220 boat people feared drowned

TONY WRIGHT, CHIEF POLITICAL CORRESPONDENT
12/04/2000
The Age

Up to 220 men, women and children are believed to have died in the worst known boat-people disaster in the waters between Australia and Indonesia.

A large boat carrying between 170 and 220 people from the Middle East went missing in heavy seas several weeks ago after leaving the main Indonesian island of Java.

It had been bound for Christmas Island, according to intelligence reports from Australian agents in Indonesia. The journey should have taken no more than two days.

But it sailed into a monsoonal storm and disappeared, leaving many illegal immigrants already in Australia frantic about friends and relatives.

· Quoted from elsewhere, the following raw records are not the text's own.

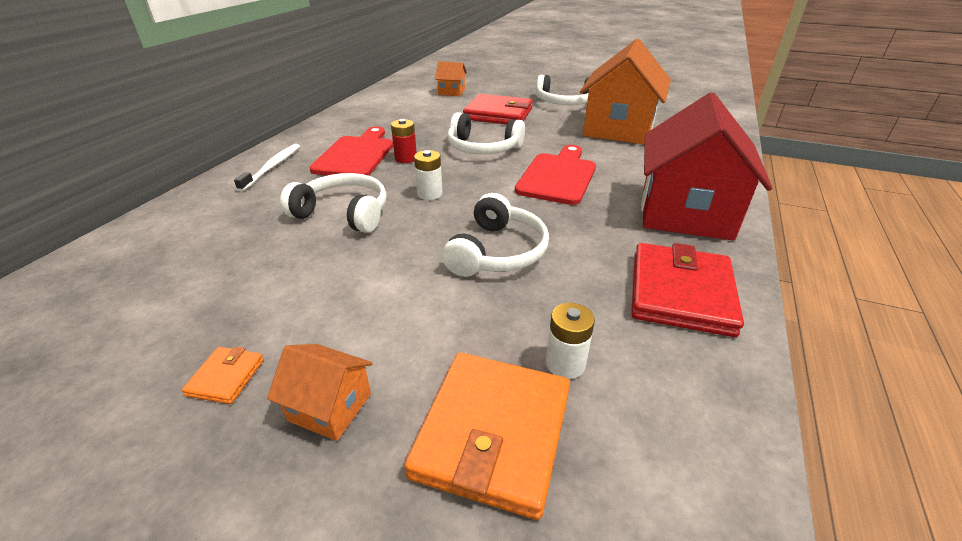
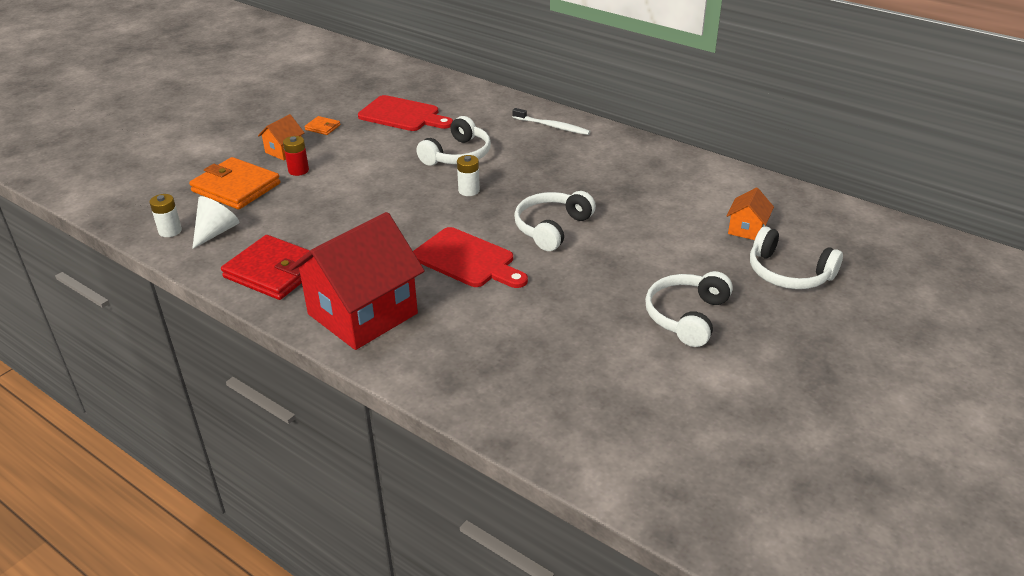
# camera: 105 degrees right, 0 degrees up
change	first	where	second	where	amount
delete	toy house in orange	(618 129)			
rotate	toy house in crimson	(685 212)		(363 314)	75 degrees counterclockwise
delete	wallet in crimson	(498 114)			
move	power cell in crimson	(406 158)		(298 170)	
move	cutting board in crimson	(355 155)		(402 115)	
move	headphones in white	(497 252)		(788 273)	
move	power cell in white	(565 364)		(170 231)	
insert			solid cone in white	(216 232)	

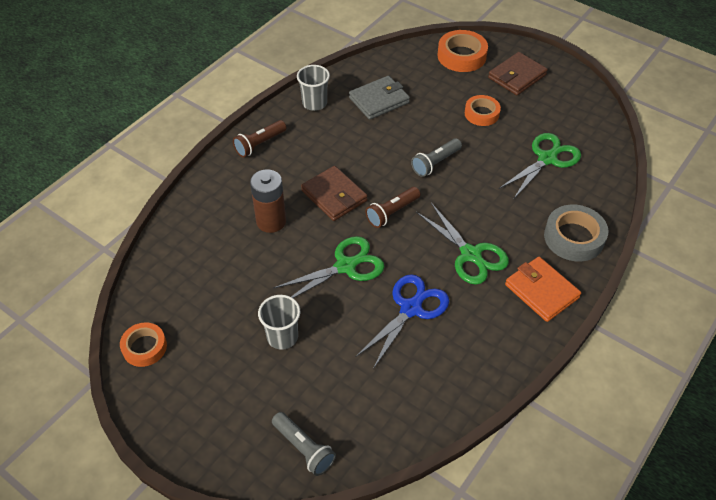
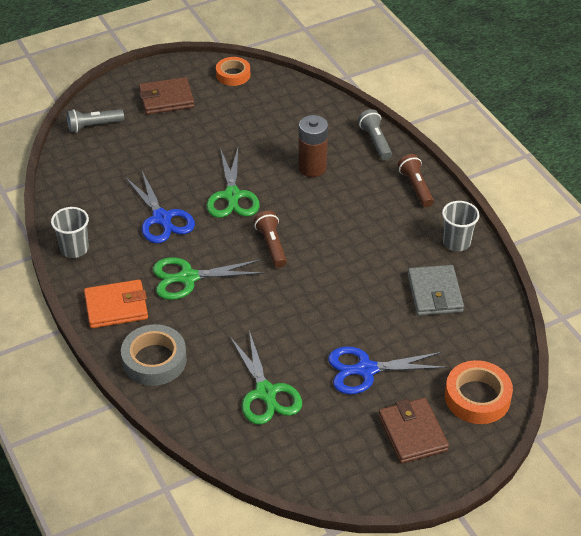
# camera: 115 degrees right, 5 degrees down
change	first	where	second	where	amount
replace	tape in orange	(481 114)	pair of scissors in blue	(366 370)	
move	flashlight in gray	(435 163)		(375 141)	
move	wallet in dark brown	(334 196)		(166 99)	
move	cup in gray	(282 337)		(74 249)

Each of the passengers on the missing boat would have paid between $5000 and $40,000 for their journey from countries such as Iran, Iraq, Pakistan, Afghanistan and Turkey, according to government sources.

The sources told The Age that Australian Federal Police agents, in Indonesia to keep track of a people-smuggling racket, received reliable reports in late March that a large boat had sailed from the west coast of Java, bound for Christmas Island.

Witnesses had reported a storm at sea, and meteorological data had confirmed it.

Australian Customs Coastwatch planes had been unable to detect the boat. The AFP agents established that it had not returned to Java, and their informants were convinced it had sunk.

Immigration Minister Philip Ruddock revealed the tragedy yesterday, after referring to incidents in which smaller boats had gone missing.

"We believe now on advice that we have received, and it is certainly information that is in our detention centres, that there may have been a far more serious incident involving a tragic loss of life," he said.

"Suggestions are that a boat with something of the order of 170 or 220 people may have founded en route to Australia.

"Among many of the people in detention centres there have been calls made to overseas destinations to assure family members that they had in fact arrived safely, given the reports that so many people had lost their lives in this incident."

A spokesman for Mr Ruddock said the only assumption that could be drawn was that the boat had foundered at sea and all lives had been lost.

He said it was known that the boat was carrying men, women and children, but he could not give a breakdown of the numbers.

Reports of boats foundering on the smuggling route to Australia were not unusual.

"But this is by far the biggest number we know of," the spokesman said.